[[ PASSAGE TO READ open ]]

How to Set Financial Goals and Actually Meet Them

How to Set Financial Goals and Actually Meet Them

Personal finances can push anyone to the point of extreme anxiety and worry. Easier said than done, planning finances is not an egg meant for everyone’s basket. That’s why most of us are often living pay check to pay check. But did anyone tell you that it is actually not a tough task to meet your financial goals?

In this article, we will explore ways to set financial goals and actually meet them with ease.

4 Steps to Setting Financial Goals

Though setting financial goals might seem to be a daunting task, if one has the will and clarity of thought, it is rather easy. Try using these steps to get you started.

1. Be Clear About the Objectives

Any goal without a clear objective is nothing more than a pipe dream, and this couldn’t be more true for financial matters.

[[ PASSAGE TO READ closed ]]

- [CHECK YOUR UNDERSTANDING]:
1) Decide whether each statement agrees with the article on financial goals, answering yes or no and quoting the deciding words of the article. (a) Most people are said to live from one paycheck to the next. (b) The article lays out five steps for setting financial goals. (c) Setting financial goals is described as easy only for experts.
2) In the article on financial goals, what is a goal without a clear objective called?
3) Carry the article on financial goals forward from its last sentence.

[[ GIVEN DATA open ]]

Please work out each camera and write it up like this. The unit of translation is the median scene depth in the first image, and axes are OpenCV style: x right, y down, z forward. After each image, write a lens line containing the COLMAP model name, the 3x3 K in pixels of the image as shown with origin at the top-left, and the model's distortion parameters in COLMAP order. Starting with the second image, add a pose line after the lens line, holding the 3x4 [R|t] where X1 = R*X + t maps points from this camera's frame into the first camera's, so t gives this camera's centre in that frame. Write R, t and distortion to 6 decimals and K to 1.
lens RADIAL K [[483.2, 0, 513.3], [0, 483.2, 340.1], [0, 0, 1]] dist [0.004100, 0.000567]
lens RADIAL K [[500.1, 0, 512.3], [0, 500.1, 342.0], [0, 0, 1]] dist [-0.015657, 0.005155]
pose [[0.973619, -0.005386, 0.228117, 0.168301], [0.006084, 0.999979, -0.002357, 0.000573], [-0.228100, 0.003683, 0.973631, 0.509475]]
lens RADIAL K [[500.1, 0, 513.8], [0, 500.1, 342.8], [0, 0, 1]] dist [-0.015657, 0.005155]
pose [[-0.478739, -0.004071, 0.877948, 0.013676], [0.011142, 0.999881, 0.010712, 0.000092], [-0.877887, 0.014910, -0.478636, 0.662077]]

[[ GIVEN DATA closed ]]
[[ GIVEN DATA open ]]

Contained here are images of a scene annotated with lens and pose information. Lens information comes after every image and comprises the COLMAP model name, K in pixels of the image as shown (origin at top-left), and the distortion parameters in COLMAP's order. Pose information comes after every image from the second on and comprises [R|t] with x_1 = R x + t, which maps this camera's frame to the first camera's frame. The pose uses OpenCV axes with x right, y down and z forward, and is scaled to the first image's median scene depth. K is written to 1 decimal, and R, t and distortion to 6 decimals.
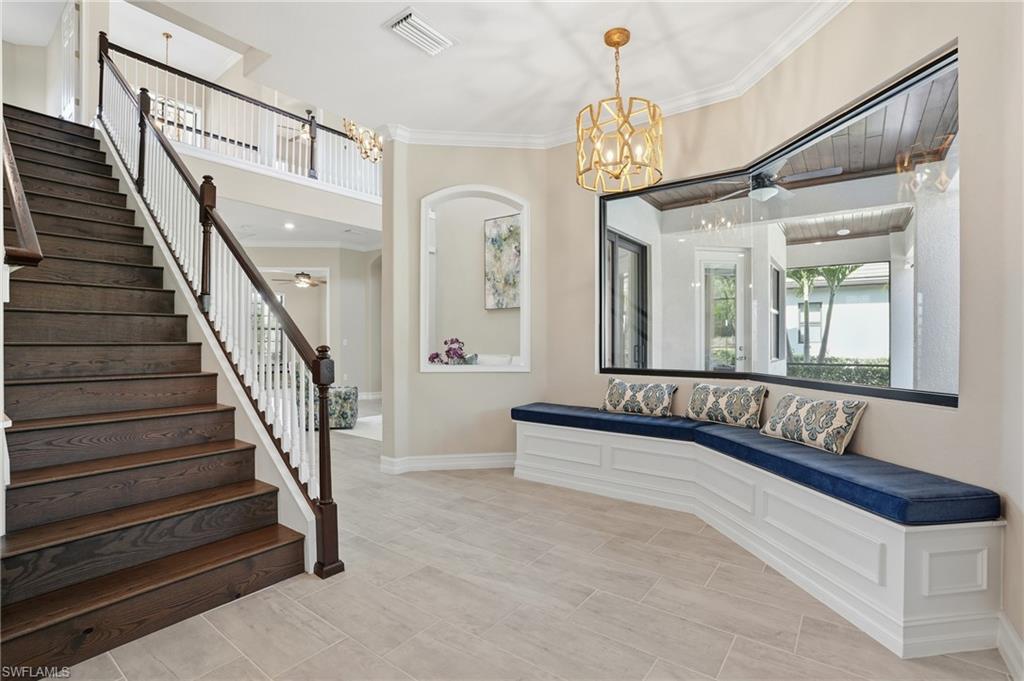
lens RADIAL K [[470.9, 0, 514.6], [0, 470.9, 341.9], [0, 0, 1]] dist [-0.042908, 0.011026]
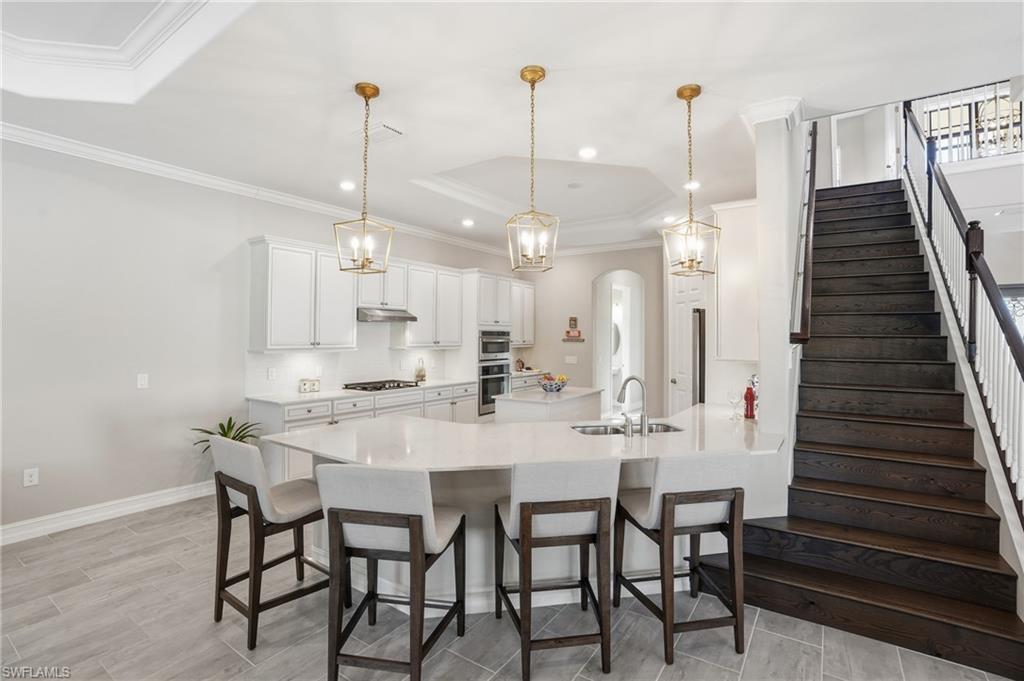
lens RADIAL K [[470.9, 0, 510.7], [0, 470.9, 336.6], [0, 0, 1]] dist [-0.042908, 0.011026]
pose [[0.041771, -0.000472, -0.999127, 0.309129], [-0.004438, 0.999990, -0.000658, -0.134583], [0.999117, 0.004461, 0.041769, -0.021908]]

[[ GIVEN DATA closed ]]

- [ANSWERS FOR THE TASKS]:
1)
(a) Yes: "That’s why most of us are often living pay check to pay check."
(b) No: "4 Steps to Setting Financial Goals"
(c) No: "if one has the will and clarity of thought, it is rather easy."

2) Nothing more than a pipe dream.

3)
It is often said that savings is nothing but deferred consumption. Therefore, if you are saving today, then you should be crystal clear about what it’s for. It could be anything, including your child’s education, retirement, marriage, that dream vacation, fancy car, etc.

Once the objective is clear, put a monetary value to that objective and the time frame. The important point at this step of goal setting is to list all the objectives that you foresee in the future and put a value to each.

2. Keep Goals Realistic

It’s good to be an optimistic person but being a Pollyanna is not desirable. Similarly, while it might be a good thing to keep your financial goals a bit aggressive, going beyond what you can realistically achieve will definitely hurt your chances of making meaningful progress.

It’s important that you keep your goals realistic, as it will help you stay the course and keep you motivated throughout the journey.

3. Account for Inflation

Ronald Reagan once said: “Inflation is as violent as a mugger, as frightening as an armed robber and as deadly as a hitman.” This quote sums up what inflation could do your financial goals.

Therefore, account for inflation[1] whenever you are putting a monetary value to a financial objective that is far into the future.

For example, if one of your financial goal is your son’s college education, which is 15 years from now, then inflation would increase the monetary burden by more than 50% if inflation is a mere 3%. Always account for this to avoid falling short of your goals.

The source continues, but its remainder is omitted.